%%

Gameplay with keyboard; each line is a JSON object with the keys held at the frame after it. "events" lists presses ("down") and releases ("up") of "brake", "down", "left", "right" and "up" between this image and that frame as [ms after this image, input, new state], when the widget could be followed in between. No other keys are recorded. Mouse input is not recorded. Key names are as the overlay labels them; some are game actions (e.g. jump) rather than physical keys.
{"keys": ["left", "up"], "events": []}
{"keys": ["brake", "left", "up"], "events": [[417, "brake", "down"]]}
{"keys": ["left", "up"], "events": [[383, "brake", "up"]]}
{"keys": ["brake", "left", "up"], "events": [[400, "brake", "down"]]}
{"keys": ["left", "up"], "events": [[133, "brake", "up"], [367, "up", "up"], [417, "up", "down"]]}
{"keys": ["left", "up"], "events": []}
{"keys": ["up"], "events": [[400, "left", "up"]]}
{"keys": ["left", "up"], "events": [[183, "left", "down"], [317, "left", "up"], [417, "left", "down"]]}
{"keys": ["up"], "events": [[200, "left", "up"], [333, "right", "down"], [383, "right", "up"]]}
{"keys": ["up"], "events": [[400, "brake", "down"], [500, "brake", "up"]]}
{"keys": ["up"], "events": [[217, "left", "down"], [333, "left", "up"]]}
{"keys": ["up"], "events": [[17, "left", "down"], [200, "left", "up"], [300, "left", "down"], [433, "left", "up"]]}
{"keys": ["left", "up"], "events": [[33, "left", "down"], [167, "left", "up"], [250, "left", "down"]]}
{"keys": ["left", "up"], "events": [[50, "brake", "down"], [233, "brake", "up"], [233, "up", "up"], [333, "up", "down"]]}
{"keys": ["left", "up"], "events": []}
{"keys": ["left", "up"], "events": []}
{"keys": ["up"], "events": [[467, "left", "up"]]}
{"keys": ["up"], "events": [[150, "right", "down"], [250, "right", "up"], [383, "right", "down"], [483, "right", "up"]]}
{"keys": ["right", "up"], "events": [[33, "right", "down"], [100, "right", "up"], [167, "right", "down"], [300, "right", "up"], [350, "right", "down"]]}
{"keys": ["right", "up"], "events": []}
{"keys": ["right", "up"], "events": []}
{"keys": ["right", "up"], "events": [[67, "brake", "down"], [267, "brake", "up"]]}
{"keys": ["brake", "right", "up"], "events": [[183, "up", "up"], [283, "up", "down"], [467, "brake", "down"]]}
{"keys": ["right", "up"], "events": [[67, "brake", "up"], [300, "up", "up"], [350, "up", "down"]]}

%%

Your reply must consist of the entire listing, repeated word for word.

** Final answer **
Gameplay with keyboard; each line is a JSON object with the keys held at the frame after it. "events" lists presses ("down") and releases ("up") of "brake", "down", "left", "right" and "up" between this image and that frame as [ms after this image, input, new state], when the widget could be followed in between. No other keys are recorded. Mouse input is not recorded. Key names are as the overlay labels them; some are game actions (e.g. jump) rather than physical keys.
{"keys": ["left", "up"], "events": []}
{"keys": ["brake", "left", "up"], "events": [[417, "brake", "down"]]}
{"keys": ["left", "up"], "events": [[383, "brake", "up"]]}
{"keys": ["brake", "left", "up"], "events": [[400, "brake", "down"]]}
{"keys": ["left", "up"], "events": [[133, "brake", "up"], [367, "up", "up"], [417, "up", "down"]]}
{"keys": ["left", "up"], "events": []}
{"keys": ["up"], "events": [[400, "left", "up"]]}
{"keys": ["left", "up"], "events": [[183, "left", "down"], [317, "left", "up"], [417, "left", "down"]]}
{"keys": ["up"], "events": [[200, "left", "up"], [333, "right", "down"], [383, "right", "up"]]}
{"keys": ["up"], "events": [[400, "brake", "down"], [500, "brake", "up"]]}
{"keys": ["up"], "events": [[217, "left", "down"], [333, "left", "up"]]}
{"keys": ["up"], "events": [[17, "left", "down"], [200, "left", "up"], [300, "left", "down"], [433, "left", "up"]]}
{"keys": ["left", "up"], "events": [[33, "left", "down"], [167, "left", "up"], [250, "left", "down"]]}
{"keys": ["left", "up"], "events": [[50, "brake", "down"], [233, "brake", "up"], [233, "up", "up"], [333, "up", "down"]]}
{"keys": ["left", "up"], "events": []}
{"keys": ["left", "up"], "events": []}
{"keys": ["up"], "events": [[467, "left", "up"]]}
{"keys": ["up"], "events": [[150, "right", "down"], [250, "right", "up"], [383, "right", "down"], [483, "right", "up"]]}
{"keys": ["right", "up"], "events": [[33, "right", "down"], [100, "right", "up"], [167, "right", "down"], [300, "right", "up"], [350, "right", "down"]]}
{"keys": ["right", "up"], "events": []}
{"keys": ["right", "up"], "events": []}
{"keys": ["right", "up"], "events": [[67, "brake", "down"], [267, "brake", "up"]]}
{"keys": ["brake", "right", "up"], "events": [[183, "up", "up"], [283, "up", "down"], [467, "brake", "down"]]}
{"keys": ["right", "up"], "events": [[67, "brake", "up"], [300, "up", "up"], [350, "up", "down"]]}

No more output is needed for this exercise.